* **WORK TO BE COMPLETED**
Determine the number of lines in the following entries that hold the word "Городская". Give only that number.

* **EXTRACTED ENTRIES**
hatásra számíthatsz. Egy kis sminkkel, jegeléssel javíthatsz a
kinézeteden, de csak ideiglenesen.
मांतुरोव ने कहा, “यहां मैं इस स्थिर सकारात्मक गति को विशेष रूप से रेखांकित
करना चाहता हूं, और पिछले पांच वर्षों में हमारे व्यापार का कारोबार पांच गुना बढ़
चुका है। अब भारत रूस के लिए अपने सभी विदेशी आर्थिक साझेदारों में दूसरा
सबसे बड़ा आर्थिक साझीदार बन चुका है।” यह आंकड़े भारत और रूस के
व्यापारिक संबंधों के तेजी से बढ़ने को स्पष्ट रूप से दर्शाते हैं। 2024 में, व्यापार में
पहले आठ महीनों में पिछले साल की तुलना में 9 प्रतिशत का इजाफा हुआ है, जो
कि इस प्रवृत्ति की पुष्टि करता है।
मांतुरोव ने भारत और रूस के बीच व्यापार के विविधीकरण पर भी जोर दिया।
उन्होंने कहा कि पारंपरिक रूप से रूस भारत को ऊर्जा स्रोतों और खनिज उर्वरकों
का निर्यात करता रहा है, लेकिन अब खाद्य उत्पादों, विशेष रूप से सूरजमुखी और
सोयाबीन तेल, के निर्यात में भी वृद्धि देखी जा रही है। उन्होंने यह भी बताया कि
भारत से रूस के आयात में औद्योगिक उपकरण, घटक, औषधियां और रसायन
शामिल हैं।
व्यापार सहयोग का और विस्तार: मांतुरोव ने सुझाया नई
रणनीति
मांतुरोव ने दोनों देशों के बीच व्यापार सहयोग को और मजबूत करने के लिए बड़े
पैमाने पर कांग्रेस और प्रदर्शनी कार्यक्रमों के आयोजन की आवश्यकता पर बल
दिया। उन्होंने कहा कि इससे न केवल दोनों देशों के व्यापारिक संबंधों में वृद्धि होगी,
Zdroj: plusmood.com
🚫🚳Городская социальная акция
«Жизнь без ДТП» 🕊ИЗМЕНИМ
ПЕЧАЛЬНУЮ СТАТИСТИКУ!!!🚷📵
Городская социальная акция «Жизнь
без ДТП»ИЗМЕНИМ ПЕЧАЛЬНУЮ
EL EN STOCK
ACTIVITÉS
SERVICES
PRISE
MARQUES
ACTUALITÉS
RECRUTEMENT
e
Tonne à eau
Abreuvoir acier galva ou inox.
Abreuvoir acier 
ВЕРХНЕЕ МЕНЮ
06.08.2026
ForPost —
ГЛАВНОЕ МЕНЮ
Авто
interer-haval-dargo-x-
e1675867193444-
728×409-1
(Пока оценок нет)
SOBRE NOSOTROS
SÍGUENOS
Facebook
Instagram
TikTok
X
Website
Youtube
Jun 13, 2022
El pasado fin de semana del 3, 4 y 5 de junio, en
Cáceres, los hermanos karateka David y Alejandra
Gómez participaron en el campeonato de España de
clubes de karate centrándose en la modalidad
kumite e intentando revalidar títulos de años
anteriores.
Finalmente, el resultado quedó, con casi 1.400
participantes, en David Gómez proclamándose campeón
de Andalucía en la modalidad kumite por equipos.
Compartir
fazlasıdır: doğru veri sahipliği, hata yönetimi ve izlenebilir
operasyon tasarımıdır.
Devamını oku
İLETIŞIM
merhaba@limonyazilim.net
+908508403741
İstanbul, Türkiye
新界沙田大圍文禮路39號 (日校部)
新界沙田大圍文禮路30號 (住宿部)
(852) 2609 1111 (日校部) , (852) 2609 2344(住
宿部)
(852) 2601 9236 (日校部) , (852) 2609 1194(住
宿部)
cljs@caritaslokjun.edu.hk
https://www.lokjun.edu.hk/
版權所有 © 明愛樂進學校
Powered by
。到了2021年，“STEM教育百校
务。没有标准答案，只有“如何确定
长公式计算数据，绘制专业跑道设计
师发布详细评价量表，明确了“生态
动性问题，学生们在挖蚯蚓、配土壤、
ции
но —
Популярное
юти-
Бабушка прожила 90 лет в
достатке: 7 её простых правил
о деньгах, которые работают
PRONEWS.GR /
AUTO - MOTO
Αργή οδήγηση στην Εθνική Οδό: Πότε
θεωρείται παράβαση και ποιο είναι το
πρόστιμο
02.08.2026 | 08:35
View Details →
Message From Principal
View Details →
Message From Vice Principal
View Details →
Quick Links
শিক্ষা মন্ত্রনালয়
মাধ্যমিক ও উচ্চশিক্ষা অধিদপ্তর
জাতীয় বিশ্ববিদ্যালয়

* **ANSWER TO THIS TASK**
2